**任务列表**.
1 – 判断下面三句话是否与选段相符,每句回答"是"或"否",并原样引用选段中起决定作用的字句。
(a) 体外3D培养来源的外泌体miRNA表达谱与在体外泌体的相似性约为96%。
(b) Alp和Col1a1是成骨分化晚期的标志物。
(c) 用3D培养来源的外泌体处理后,成骨细胞的碱性磷酸酶活性降低。
2 – 把选段中从"外泌体是细胞间通信的一种基本"到"促进成骨细胞分化成熟的效能。"的内容一字不差地照抄下来。
3 – 根据选段,简短回答下列问题:
(a) 本研究用哪几种方法对外泌体进行了表征?
(b) 哪一个被认为是成骨细胞分化的标志?
(c) 成骨相关基因的表达量是在成骨诱导分化的第几天比较的?
━━ 选段 ━━
外泌体是细胞间通信的一种基本模式,在不同的环境下介导特定的蛋白质、核酸和脂质传递到受体细胞[15-17]。外泌体在生理条件下可介导细胞间交流,还参与了多种病理进程,如感染、神经退行性疾病、心血管疾病、肿瘤、代谢性疾病等[18-22]。本研究成功提取了3D培养的hUC-MSCs上清中的外泌体,并使用透射电子显微镜、纳米颗粒跟踪分析与Western blotting对外泌体进行了表征。既往研究证实,3D培养与2D培养来源的外泌体在分泌动力学和信号分子含量方面表现出显著差异,且体外3D培养来源的外泌体miRNA的表达谱与在体外泌体具有极高的相似性(约96%)[23]。另有研究发现,3D培养的hUC-MSCs上清中的外泌体相较于2D来源的外泌体可通过激活转化生长因子-1及Smad2/3信号通路,更好地促进软骨细胞分化、迁移及细胞外基质合成[8]。同时有研究表明,骨髓间充质干细胞来源的外泌体可通过促进软骨内成骨而在骨折愈合过程中发挥重要作用[24]。但3D培养来源的外泌体是否具有更强的促进成骨细胞分化的能力仍有待进一步探索。因此,本研究分别使用2D及3D培养来源的外泌体对成骨细胞分化过程进行体外干预,结果显示,相较于2D培养来源的外泌体,3D培养来源的外泌体可使成骨细胞矿化能力增高,更早、更多地形成钙结节沉淀,且碱性磷酸酶活性明显升高。同时,3D培养来源的外泌体处理的成骨细胞成骨相关基因的表达量明显高于2D培养来源外泌体处理的成骨细胞。Runx2被认为是成骨细胞分化的标志,其表达量随分化进程而升高;Alp和Col1a1为成骨细胞分化的早期标志物;Bglap和Spp1被认为是成骨分化晚期的标志物,其功能与骨矿化及基质合成有关[25-29]。本研究发现,在成骨诱导分化第14天,3D培养来源的外泌体处理的成骨细胞成骨相关基因(BglapRunx2AlpCol1a1Spp1)表达量均明显高于2D培养来源的外泌体处理的成骨细胞,提示3D来源的外泌体具有更强的促进成骨细胞分化成熟的效能。
━━━
━━ 记录信息 ━━
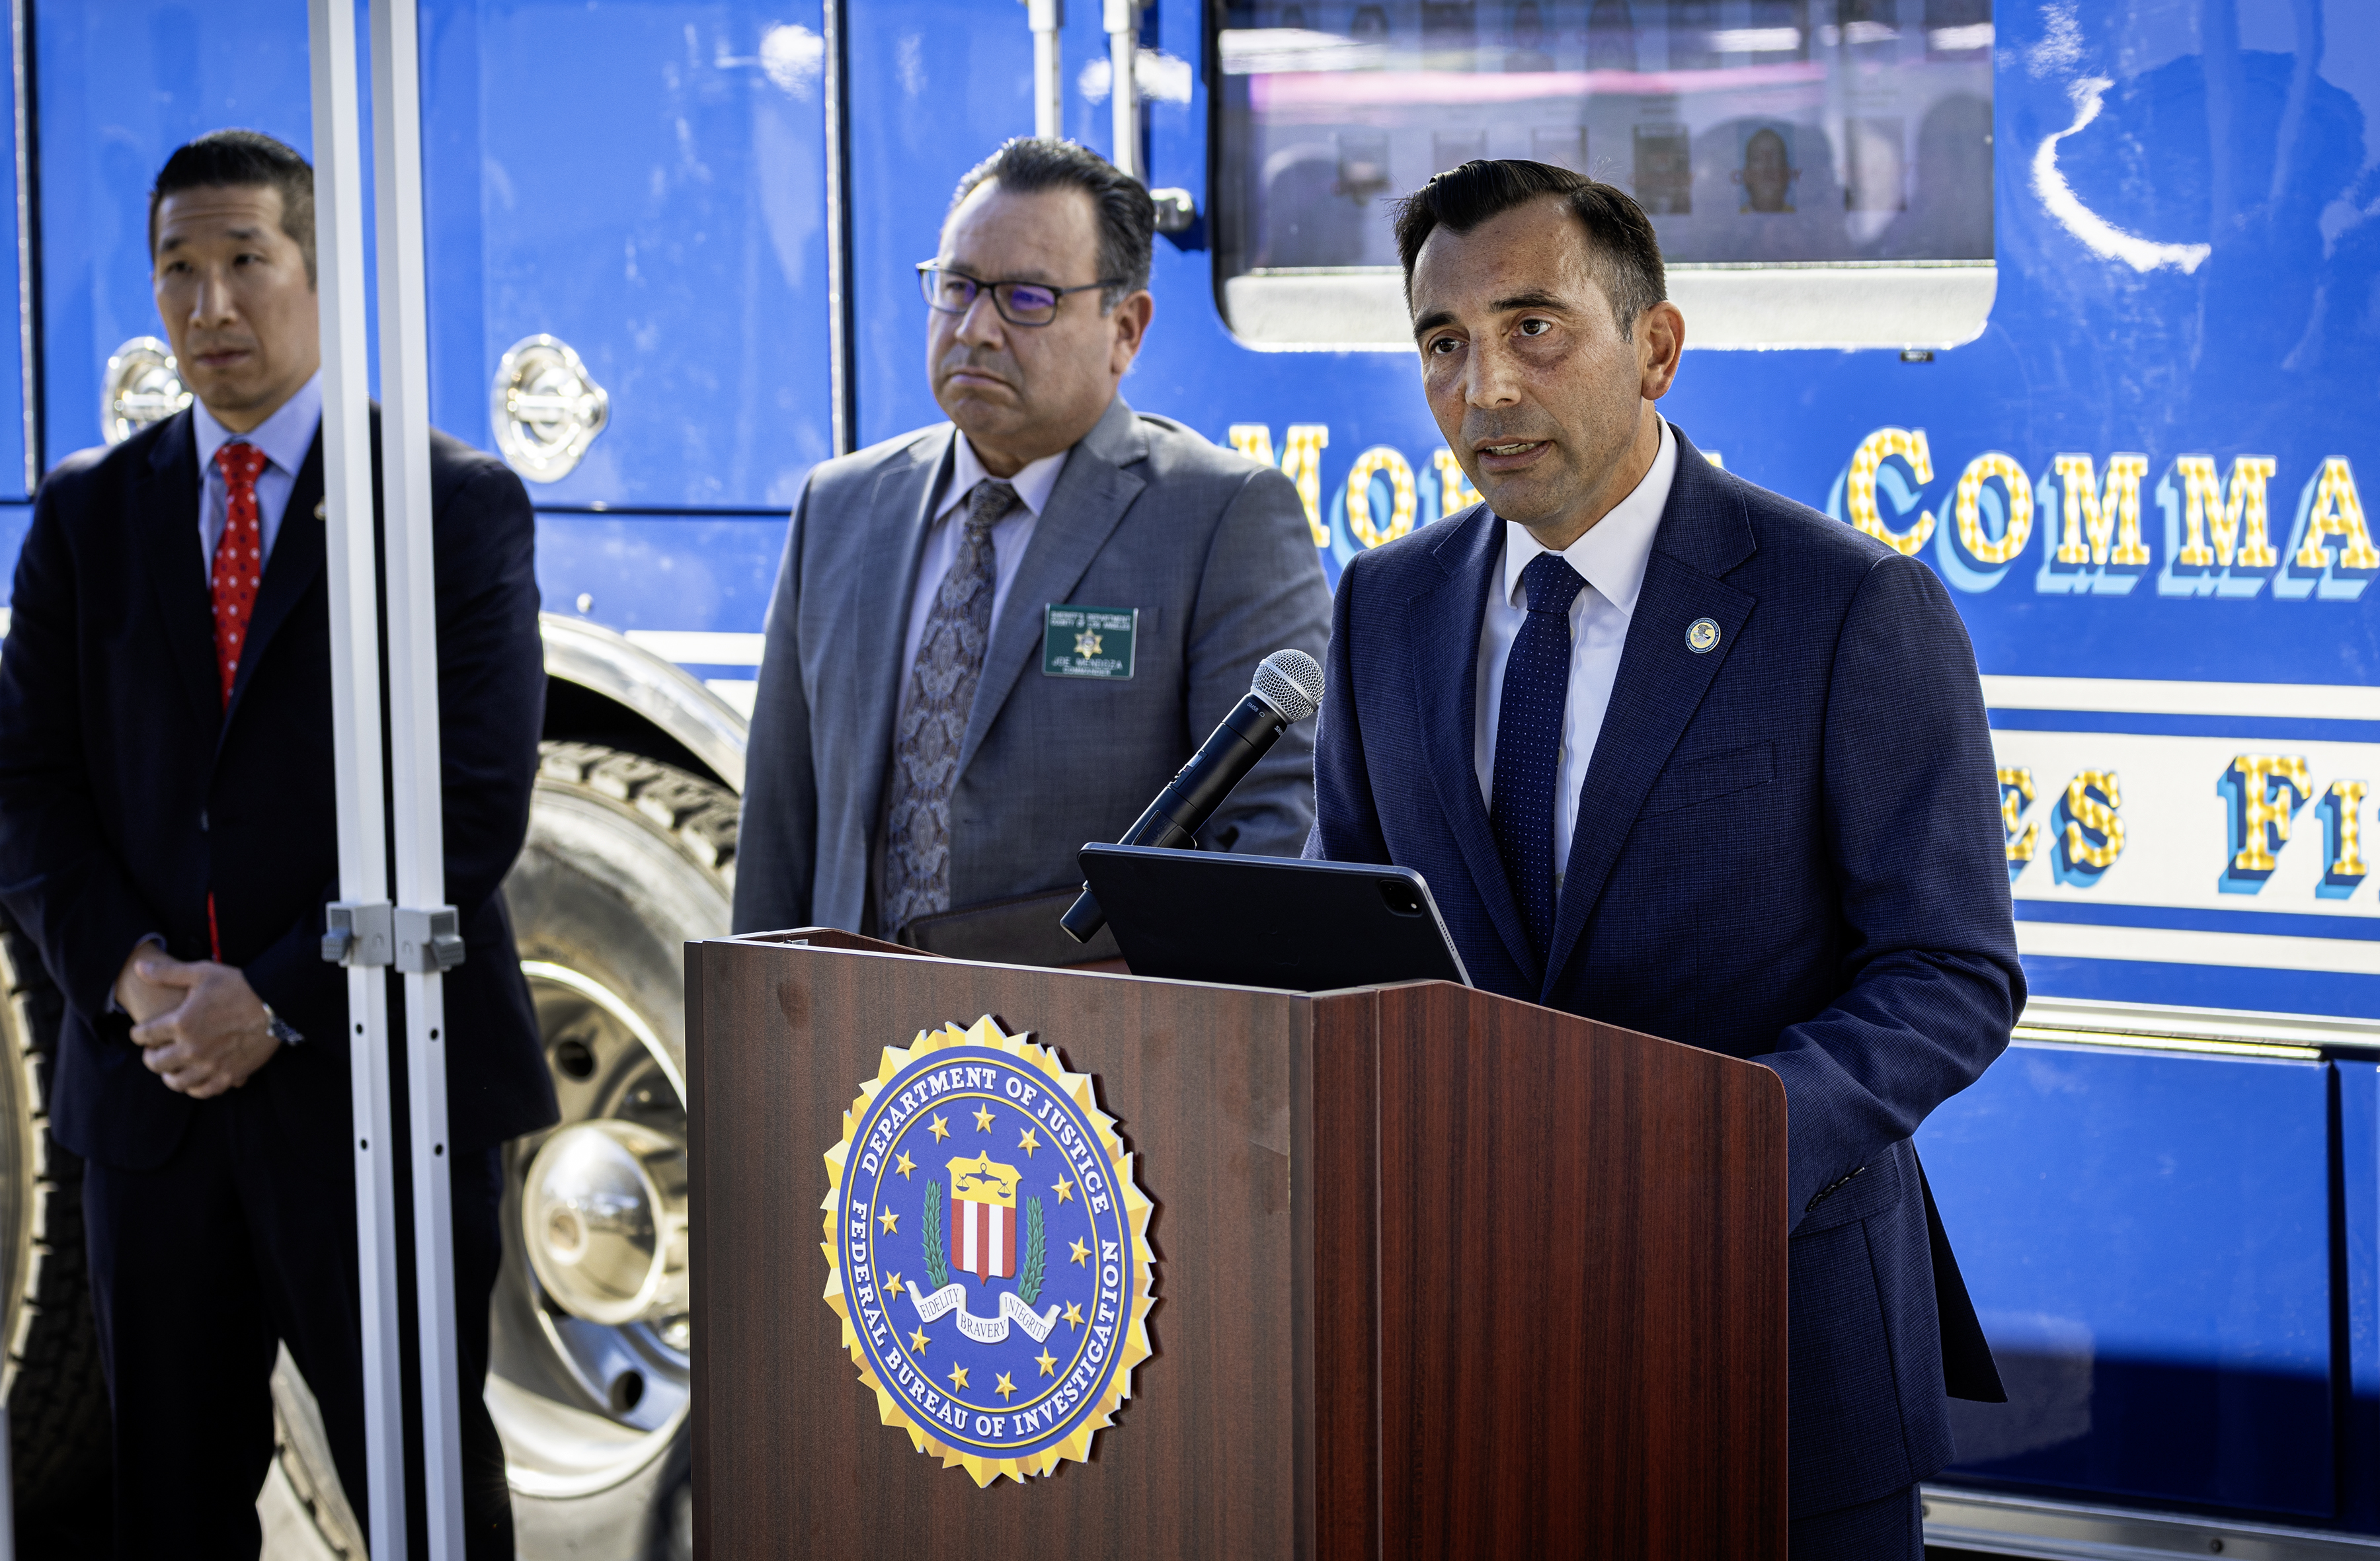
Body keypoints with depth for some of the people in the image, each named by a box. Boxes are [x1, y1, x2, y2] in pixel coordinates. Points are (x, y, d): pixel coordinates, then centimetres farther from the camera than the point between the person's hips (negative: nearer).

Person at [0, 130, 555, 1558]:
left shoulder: (458, 503, 0)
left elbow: (476, 798, -8)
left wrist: (281, 999, -14)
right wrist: (125, 966, -10)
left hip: (373, 1074, -3)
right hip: (151, 1086, 3)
━━━
**各题答案**.
1 –
(a) 是。"体外3D培养来源的外泌体miRNA的表达谱与在体外泌体具有极高的相似性(约96%)"
(b) 否。"Alp和Col1a1为成骨细胞分化的早期标志物"
(c) 否。"且碱性磷酸酶活性明显升高"

2 –
外泌体是细胞间通信的一种基本模式,在不同的环境下介导特定的蛋白质、核酸和脂质传递到受体细胞[15-17]。外泌体在生理条件下可介导细胞间交流,还参与了多种病理进程,如感染、神经退行性疾病、心血管疾病、肿瘤、代谢性疾病等[18-22]。本研究成功提取了3D培养的hUC-MSCs上清中的外泌体,并使用透射电子显微镜、纳米颗粒跟踪分析与Western blotting对外泌体进行了表征。既往研究证实,3D培养与2D培养来源的外泌体在分泌动力学和信号分子含量方面表现出显著差异,且体外3D培养来源的外泌体miRNA的表达谱与在体外泌体具有极高的相似性(约96%)[23]。另有研究发现,3D培养的hUC-MSCs上清中的外泌体相较于2D来源的外泌体可通过激活转化生长因子-1及Smad2/3信号通路,更好地促进软骨细胞分化、迁移及细胞外基质合成[8]。同时有研究表明,骨髓间充质干细胞来源的外泌体可通过促进软骨内成骨而在骨折愈合过程中发挥重要作用[24]。但3D培养来源的外泌体是否具有更强的促进成骨细胞分化的能力仍有待进一步探索。因此,本研究分别使用2D及3D培养来源的外泌体对成骨细胞分化过程进行体外干预,结果显示,相较于2D培养来源的外泌体,3D培养来源的外泌体可使成骨细胞矿化能力增高,更早、更多地形成钙结节沉淀,且碱性磷酸酶活性明显升高。同时,3D培养来源的外泌体处理的成骨细胞成骨相关基因的表达量明显高于2D培养来源外泌体处理的成骨细胞。Runx2被认为是成骨细胞分化的标志,其表达量随分化进程而升高;Alp和Col1a1为成骨细胞分化的早期标志物;Bglap和Spp1被认为是成骨分化晚期的标志物,其功能与骨矿化及基质合成有关[25-29]。本研究发现,在成骨诱导分化第14天,3D培养来源的外泌体处理的成骨细胞成骨相关基因(BglapRunx2AlpCol1a1Spp1)表达量均明显高于2D培养来源的外泌体处理的成骨细胞,提示3D来源的外泌体具有更强的促进成骨细胞分化成熟的效能。

3 –
(a) 透射电子显微镜、纳米颗粒跟踪分析与Western blotting。
(b) Runx2。
(c) 第14天。